Point of View: A Day in the Life of a Survivor at The Sanctuary

In the last post, you shared in the journey of a survivor to The Sanctuary. She went from the unimaginable to a new beginning at a safe place.

She’s safe from her trafficker. She isn’t forced to serve multiple clients a day. The threat of violence is gone. What now?

When a human trafficking survivor arrives at The Sanctuary, she has usually been to the hospital first. After getting appropriate testing and medical care, she is physically safe. She has a room of her own, nutritious food to help her body heal, and a caring staff devoted to her healing. The transition from where she was to this place of peace can be overwhelming!

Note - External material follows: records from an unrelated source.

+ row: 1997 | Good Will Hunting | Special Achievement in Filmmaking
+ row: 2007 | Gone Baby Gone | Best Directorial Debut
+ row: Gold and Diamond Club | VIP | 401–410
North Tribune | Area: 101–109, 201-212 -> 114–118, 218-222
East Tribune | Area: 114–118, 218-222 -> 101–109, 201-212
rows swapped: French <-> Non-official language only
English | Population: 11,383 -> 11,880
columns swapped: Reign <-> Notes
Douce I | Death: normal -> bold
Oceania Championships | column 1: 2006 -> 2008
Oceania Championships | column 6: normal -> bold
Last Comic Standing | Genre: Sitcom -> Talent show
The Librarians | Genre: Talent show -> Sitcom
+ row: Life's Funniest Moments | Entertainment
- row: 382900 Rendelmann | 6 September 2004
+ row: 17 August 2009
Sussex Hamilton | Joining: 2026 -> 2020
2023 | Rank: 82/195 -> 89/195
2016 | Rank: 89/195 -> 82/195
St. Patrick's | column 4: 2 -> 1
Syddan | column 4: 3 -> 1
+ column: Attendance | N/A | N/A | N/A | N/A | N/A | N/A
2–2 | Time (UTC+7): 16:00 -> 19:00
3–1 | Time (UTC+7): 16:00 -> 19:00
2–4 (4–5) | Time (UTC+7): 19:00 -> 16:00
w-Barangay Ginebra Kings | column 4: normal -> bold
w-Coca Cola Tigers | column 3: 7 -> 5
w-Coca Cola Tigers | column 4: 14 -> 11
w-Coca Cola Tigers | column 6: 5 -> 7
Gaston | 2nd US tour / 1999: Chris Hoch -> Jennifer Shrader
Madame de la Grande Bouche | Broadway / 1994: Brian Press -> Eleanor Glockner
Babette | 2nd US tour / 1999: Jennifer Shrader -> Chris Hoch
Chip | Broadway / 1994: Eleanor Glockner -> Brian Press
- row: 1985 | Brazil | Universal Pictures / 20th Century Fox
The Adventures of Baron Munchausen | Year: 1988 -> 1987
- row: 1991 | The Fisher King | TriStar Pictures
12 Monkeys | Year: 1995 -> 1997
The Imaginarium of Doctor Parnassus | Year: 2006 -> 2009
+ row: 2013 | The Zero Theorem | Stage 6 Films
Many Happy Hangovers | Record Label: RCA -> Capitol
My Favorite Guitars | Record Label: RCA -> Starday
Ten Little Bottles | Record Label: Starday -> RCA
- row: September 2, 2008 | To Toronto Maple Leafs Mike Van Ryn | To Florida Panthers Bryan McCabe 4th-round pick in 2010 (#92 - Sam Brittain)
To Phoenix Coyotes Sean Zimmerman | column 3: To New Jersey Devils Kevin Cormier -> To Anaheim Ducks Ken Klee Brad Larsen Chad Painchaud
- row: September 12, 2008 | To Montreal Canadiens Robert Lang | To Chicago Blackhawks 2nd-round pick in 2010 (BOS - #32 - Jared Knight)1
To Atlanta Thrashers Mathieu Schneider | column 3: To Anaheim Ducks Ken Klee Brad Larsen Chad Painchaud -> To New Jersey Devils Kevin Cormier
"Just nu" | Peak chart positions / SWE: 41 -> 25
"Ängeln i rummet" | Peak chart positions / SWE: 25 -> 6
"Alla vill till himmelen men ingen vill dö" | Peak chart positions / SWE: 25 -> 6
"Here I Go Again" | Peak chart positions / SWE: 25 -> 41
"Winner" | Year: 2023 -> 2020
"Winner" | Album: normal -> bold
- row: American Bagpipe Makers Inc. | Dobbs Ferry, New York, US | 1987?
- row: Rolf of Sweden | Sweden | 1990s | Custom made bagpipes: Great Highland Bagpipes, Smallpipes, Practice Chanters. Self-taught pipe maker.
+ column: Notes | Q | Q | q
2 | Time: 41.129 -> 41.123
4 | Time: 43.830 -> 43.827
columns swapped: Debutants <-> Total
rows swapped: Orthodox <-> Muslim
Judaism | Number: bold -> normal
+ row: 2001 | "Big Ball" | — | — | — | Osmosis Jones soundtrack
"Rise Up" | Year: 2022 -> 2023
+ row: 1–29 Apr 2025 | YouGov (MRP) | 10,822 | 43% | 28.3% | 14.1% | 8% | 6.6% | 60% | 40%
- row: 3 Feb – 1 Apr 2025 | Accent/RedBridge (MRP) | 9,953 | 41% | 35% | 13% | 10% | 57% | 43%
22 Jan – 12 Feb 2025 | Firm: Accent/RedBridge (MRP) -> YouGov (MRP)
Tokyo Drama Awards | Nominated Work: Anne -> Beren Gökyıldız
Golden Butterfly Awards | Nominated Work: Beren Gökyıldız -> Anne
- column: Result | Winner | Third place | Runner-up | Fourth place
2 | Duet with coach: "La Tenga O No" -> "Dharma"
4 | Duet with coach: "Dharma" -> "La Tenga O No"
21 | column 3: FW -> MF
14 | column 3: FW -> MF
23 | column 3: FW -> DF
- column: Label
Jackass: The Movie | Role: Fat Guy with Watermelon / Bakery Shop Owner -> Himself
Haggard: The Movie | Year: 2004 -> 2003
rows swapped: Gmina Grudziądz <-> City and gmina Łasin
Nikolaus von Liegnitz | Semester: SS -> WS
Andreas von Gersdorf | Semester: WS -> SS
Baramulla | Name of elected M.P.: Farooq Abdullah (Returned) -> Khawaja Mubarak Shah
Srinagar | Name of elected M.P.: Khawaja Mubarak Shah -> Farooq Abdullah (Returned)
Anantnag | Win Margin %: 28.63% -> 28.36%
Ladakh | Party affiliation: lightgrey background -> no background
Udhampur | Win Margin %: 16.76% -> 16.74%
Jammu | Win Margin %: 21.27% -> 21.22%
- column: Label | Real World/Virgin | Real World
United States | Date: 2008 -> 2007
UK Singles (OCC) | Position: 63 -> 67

The first eight to twelve weeks is a period of stabilization. She is introduced to the Uncaged staff and the space. She has to get used to the structure of waking up at the same time as everyone else, sharing meals with others, and attending devotions.

In this time, she is free to hang out with other survivors and staff but this is not necessary. She might need time alone outdoors. She might engage with the animals. We will slowly begin to introduce therapeutic interventions to calm her traumatized nervous system.

Once she gets acclimated to the new environment, she will get involved in a

structured program to help her move toward healing her mind and heart. The program champions and integrates the best practices in human trafficking aftercare carried out by trauma-informed staff, therapists, and caregivers. The survivor will engage in a morning routine of breakfast, a small devotional time, and a mindfulness check-in. This bodywork and breathing time will help her connect her body and emotions for the day ahead.

She will have time for daily tasks like laundry and cleaning up and learn important life skills. She will be involved in different tailored therapeutic interventions every day including life maps, sand tray therapy, art and equine therapy, ropes courses, process groups, and psycho-educational classes. She has plenty of time for fun with a walk outdoors, time for breaks, games, and activities with others like games, movies, and music.

There isn’t a “typical” day because every survivor is different and we make sure to stay tuned into her particular needs. But structure and consistency are essential, too. And we are committed to walking with her day in and day out on her journey and to seeing her reintegrate into the community and thrive!